SNP panels for the estimation of dairy breed proportion and parentage assignment in African crossbred dairy cattle

BACKGROUND

Understanding the relationship between genetic admixture and phenotypic performance is crucial for the optimization of crossbreeding programs. The use of small sets of informative ancestry markers can be a cost-effective option for the estimation of breed composition and for parentage assignment in situations where pedigree recording is difficult. The objectives of this study were to develop small single nucleotide polymorphism (SNP) panels that can accurately estimate the total dairy proportion and assign parentage in both West and East African crossbred dairy cows.

METHODS

Medium- and high-density SNP genotype data (Illumina BovineSNP50 and BovineHD Beadchip) for 4231 animals sampled from African crossbreds, African Bos taurus, European Bos taurus, Bos indicus, and African indigenous populations were used.
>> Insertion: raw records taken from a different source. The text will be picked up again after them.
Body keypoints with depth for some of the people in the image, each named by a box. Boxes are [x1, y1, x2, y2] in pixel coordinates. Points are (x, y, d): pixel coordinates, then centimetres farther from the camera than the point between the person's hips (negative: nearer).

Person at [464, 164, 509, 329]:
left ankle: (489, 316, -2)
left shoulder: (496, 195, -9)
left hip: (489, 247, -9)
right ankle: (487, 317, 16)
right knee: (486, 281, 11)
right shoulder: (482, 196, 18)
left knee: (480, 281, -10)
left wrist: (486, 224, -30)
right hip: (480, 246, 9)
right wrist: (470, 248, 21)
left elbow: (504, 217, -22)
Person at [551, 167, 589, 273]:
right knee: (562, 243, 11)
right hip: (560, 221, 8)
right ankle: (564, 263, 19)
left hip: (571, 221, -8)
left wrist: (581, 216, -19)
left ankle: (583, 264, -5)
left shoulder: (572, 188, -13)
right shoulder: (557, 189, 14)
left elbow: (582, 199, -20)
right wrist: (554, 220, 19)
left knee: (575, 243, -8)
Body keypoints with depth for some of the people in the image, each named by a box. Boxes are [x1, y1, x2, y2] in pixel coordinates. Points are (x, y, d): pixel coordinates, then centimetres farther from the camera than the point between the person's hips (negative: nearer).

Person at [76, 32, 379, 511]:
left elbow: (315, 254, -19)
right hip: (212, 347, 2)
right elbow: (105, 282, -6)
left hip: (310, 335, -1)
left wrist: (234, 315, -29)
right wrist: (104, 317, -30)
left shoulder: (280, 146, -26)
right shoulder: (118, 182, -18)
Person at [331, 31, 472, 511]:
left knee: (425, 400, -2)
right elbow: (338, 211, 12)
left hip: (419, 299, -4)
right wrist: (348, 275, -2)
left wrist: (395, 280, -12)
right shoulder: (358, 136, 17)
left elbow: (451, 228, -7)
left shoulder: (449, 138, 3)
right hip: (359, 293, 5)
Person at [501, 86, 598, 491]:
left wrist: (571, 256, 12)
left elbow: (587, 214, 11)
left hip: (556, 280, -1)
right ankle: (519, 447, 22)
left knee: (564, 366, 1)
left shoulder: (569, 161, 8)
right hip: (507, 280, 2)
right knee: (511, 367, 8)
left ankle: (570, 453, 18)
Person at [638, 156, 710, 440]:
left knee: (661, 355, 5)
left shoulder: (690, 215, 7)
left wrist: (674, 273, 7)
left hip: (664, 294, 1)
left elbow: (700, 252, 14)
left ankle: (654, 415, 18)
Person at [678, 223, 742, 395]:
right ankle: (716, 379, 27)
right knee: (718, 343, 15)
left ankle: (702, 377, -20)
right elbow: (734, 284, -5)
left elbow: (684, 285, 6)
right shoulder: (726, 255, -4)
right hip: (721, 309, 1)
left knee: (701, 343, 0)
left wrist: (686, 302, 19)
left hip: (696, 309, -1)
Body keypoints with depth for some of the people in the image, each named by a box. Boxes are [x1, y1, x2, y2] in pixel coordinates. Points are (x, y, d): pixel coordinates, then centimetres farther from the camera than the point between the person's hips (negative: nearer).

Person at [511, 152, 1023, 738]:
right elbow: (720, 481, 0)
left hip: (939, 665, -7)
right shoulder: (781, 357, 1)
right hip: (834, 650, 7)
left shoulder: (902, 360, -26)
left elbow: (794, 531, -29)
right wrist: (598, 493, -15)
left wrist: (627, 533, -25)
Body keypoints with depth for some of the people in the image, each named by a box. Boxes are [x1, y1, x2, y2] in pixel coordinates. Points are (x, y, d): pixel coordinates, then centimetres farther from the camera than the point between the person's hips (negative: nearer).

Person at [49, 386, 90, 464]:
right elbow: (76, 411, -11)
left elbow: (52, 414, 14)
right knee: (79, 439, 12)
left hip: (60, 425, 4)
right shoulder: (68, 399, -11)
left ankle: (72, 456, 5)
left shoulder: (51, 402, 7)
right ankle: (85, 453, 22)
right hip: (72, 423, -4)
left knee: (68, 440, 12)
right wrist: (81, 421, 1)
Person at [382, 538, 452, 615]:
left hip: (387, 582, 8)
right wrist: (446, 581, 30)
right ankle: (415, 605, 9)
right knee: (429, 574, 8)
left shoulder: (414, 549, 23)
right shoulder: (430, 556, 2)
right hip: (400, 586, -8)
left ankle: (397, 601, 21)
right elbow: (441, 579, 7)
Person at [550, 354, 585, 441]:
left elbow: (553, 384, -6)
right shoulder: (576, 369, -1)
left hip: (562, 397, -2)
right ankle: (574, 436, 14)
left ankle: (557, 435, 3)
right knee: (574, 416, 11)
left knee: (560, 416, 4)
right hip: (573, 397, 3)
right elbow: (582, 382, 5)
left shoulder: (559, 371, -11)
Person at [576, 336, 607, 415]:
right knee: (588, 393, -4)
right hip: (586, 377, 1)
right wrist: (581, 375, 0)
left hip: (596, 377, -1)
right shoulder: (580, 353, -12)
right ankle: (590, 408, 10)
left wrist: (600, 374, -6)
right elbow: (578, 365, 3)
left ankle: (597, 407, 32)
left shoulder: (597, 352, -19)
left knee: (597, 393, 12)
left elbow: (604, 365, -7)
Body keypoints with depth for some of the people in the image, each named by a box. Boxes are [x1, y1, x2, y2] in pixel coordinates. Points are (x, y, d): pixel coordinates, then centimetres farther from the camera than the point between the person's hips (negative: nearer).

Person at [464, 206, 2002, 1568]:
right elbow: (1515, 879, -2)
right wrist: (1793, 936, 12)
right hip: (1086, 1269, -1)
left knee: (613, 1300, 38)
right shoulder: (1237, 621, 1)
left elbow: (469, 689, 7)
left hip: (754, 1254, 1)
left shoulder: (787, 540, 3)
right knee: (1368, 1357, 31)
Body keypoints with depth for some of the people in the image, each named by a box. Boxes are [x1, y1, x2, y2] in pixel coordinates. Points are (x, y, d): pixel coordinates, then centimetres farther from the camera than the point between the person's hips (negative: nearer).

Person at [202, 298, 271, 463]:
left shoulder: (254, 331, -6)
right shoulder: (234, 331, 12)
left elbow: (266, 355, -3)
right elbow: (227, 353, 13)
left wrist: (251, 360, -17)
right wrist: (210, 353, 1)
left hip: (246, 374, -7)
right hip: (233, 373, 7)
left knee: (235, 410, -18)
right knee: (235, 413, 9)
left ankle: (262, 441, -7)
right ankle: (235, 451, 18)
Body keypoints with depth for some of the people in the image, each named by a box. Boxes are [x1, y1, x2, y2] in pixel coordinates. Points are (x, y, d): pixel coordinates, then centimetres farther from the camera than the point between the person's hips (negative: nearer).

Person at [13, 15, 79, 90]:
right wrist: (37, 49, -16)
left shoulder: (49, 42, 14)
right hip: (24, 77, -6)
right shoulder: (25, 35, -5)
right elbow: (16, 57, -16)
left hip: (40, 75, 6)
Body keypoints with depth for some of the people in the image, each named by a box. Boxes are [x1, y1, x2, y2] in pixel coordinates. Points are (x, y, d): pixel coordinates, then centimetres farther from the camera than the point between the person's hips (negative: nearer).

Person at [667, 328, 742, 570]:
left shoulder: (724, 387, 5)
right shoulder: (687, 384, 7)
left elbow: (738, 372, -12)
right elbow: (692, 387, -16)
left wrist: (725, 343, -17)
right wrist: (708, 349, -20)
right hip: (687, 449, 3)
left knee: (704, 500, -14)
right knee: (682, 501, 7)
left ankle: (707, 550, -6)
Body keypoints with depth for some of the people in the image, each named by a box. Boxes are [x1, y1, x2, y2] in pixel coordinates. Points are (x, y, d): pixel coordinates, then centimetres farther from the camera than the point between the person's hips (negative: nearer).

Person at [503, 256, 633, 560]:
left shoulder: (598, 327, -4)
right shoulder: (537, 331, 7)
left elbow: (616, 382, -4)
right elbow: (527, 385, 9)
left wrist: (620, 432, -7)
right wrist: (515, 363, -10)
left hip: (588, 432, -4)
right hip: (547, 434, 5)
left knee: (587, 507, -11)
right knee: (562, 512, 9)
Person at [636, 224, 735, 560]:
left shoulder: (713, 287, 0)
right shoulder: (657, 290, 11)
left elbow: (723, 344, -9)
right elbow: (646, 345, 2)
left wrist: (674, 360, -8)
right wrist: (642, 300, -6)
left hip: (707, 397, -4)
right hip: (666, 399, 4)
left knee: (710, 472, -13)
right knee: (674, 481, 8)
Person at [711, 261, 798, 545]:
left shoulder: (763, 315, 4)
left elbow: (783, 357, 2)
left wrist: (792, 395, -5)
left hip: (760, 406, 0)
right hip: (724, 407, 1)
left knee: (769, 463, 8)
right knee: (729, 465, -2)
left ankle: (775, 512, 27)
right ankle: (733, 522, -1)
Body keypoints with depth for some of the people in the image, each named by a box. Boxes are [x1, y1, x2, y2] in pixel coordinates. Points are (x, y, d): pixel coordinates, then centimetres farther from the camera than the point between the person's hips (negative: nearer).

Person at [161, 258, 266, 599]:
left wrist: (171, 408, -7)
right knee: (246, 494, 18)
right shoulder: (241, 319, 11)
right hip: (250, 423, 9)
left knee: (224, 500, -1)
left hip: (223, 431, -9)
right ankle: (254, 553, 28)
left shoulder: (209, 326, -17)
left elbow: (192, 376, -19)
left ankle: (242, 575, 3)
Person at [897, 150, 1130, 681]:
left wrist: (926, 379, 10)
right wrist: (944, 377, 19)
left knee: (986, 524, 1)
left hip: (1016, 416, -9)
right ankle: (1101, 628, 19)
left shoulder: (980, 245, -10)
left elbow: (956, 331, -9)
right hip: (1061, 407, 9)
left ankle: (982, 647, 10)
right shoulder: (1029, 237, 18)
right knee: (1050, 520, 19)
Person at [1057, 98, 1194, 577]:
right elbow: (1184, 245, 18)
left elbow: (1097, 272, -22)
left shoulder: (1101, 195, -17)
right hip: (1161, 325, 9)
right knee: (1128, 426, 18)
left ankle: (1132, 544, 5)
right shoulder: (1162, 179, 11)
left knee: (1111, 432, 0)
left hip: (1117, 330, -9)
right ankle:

For estimating breed composition, the absolute differences in allele frequency were calculated between pure ancestral breeds to identify SNPs with the highest discriminating power, and different combinations of SNPs weighted by ancestral origin were tested against estimates based on all available SNPs. For parentage assignment, informative SNPs were selected based on the highest minor allele frequency (MAF) in African crossbred populations assuming two Scenarios: (1) parents were selected among all the animals with known genotypes, and (2) parents were selected only among the animals known to be a parent of at least one progeny.

RESULTS

For the medium-density genotype data, SNPs selected for the largest differences in allele frequency between West African indigenous and European Bos taurus breeds performed best for most African crossbred populations and achieved a prediction accuracy (r2) for breed composition of 0.926 to 0.961 with 200 SNPs. For the high-density dataset, a panel with 70% of the SNPs selected on their largest difference in allele frequency between African and European Bos taurus performed best or very near best across all crossbred populations with r2 ranging from 0.978 to 0.984 with 200 SNPs. In all African crossbred populations, unambiguous parentage assignment was possible with ≥ 300 SNPs for the majority of the panels for Scenario 1 and ≥ 200 SNPs for Scenario 2.

CONCLUSIONS

The identified low-cost SNP assays could overcome incomplete or inaccurate pedigree records in African smallholder systems and allow effective breeding decisions to produce progeny of desired breed composition.